From the year he started to 2013, SIG’s annual revenues have risen by an astonishing 1,400 percent, and its employee head count has risen from 100 to about 750. The company experienced revenue growth of more 70 percent in 2012 and is on track to see similar gains in 2013.

Some of this growth can be attributed to the general surge of the firearms industry, but SIG’s growth has outpaced industry growth “two or three times faster than the market,” said Scullin.

That’s in part because SIG’s cachet is as massive as its revenues. It is a highly regarded brand of firearm used by some of the most elite forces in the world, including the U.S. Navy Seals, the Secret Service and the British Special Air Service.

During its growth surge, the company invested tens of millions of dollars in new manufacturing space in New Hampshire. To accommodate this rapid growth, SIG, which has two facilities in Exeter and a training academy in Epping, is currently expanding to the Pease International Tradeport, which will host its new headquarters. His nominator writes that Scullin is a “unique” and “very intense” leader, who will “not make compromises for the short term in order to best position the company in the long term.”

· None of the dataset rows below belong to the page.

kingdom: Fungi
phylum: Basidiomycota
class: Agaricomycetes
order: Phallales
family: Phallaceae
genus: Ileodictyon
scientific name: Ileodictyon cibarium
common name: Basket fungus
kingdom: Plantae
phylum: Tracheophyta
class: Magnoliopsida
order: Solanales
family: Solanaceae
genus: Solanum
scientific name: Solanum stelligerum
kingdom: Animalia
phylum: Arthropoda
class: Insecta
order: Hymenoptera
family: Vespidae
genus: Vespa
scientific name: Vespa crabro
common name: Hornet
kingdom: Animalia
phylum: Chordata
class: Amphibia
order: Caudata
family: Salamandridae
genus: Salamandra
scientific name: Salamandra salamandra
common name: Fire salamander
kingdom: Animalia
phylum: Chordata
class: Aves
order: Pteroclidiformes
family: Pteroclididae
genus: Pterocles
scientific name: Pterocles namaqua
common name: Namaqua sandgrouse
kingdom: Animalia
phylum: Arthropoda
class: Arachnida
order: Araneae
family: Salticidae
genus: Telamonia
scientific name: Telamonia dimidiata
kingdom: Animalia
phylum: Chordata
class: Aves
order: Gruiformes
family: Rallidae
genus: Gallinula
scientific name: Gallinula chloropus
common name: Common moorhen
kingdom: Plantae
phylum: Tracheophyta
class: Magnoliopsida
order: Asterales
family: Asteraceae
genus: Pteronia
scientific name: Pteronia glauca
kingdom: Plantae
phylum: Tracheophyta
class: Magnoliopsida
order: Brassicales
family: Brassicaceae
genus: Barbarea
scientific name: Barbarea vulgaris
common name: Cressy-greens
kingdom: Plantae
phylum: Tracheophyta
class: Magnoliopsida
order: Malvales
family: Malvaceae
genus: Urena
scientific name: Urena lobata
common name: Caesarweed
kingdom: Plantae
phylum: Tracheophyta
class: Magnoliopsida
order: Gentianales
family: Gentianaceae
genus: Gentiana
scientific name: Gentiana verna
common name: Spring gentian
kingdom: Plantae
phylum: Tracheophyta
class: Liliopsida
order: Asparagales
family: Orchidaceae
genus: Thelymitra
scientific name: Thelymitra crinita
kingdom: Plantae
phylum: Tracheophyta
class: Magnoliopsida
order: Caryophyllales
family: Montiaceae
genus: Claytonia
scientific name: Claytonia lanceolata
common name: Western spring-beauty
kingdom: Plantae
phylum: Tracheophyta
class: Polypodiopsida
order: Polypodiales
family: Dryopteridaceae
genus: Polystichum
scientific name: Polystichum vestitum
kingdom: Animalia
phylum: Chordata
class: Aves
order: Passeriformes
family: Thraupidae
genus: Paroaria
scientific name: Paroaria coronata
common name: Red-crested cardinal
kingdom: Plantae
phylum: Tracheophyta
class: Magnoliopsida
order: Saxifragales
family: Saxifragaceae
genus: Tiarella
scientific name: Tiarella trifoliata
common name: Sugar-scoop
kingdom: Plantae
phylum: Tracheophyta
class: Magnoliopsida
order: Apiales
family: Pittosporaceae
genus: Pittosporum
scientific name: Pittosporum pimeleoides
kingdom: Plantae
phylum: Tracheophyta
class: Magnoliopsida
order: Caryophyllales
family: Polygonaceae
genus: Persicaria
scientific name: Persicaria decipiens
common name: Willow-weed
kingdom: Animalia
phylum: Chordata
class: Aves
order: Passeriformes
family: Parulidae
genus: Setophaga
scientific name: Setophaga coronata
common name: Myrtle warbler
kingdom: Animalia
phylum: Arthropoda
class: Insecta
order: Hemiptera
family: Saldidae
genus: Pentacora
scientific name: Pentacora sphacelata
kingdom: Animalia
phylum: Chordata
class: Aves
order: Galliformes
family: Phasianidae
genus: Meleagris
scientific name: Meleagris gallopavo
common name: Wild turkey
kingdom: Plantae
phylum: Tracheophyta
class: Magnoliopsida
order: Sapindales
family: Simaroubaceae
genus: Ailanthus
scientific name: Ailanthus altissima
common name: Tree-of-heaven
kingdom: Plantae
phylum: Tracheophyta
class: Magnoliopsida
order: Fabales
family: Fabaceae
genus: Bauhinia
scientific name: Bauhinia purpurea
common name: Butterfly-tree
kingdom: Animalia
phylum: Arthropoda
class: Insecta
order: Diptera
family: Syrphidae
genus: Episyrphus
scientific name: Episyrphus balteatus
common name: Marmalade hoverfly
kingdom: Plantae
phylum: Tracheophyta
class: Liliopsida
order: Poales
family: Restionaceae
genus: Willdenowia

Scullin – who has an accounting degree from Providence College and a master’s in finance from Bentley College – is a Bedford resident and father of three college-aged children. He served on the board of directors of Bedford Little League and started a charity that helped underprivileged children the chance to play baseball with the proper equipment.

Q. What has been your proudest accomplishment during your tenure at SIG Sauer?

A. My biggest accomplishment is operating the business with a focus on generating a strong balance sheet and cash flow that exceeds any of the competition, and using that as a strategic advantage to fund research and development, plants and facilities and equipment. We’ve invested, over the last three years, probably $60 million in new equipment.

Q. What have been some of the biggest professional challenges you’ve faced in your career?

A. At SIG, to grow this fast, people get really challenged. When you’re growing 70 to 80 percent in a year, all the systems get stretched, and the people really get stretched. You have to be able to manage multiple tasks in a very fast environment, and in an environment that’s highly regulated, so you can’t mess up, otherwise you get shut down. It just creates a tremendous amount of stress on the people in the system. But we’ve got people that have risen to the challenge, obviously.

Q. What are your hobbies/personal interests?

A. I like sports, I follow the Red Sox, I do enjoy yard work and all the outdoors stuff.

Q. Looking to the future, what are some of the challenges and opportunities that you see on the horizon for SIG Sauer?

A. Certainly the international markets are very big, and that’s an area where we’ve invested a lot of research and development and resources. It’s kind of one of the reasons for expanding to Pease because it’s a big international tradeport.

As for challenges, regulation is always a challenge, and the political environment is always a challenge. Our business has grown enough internationally that what kind of goes on in the U.S. political system is interesting to us, but it’s not something that is going to necessarily change us.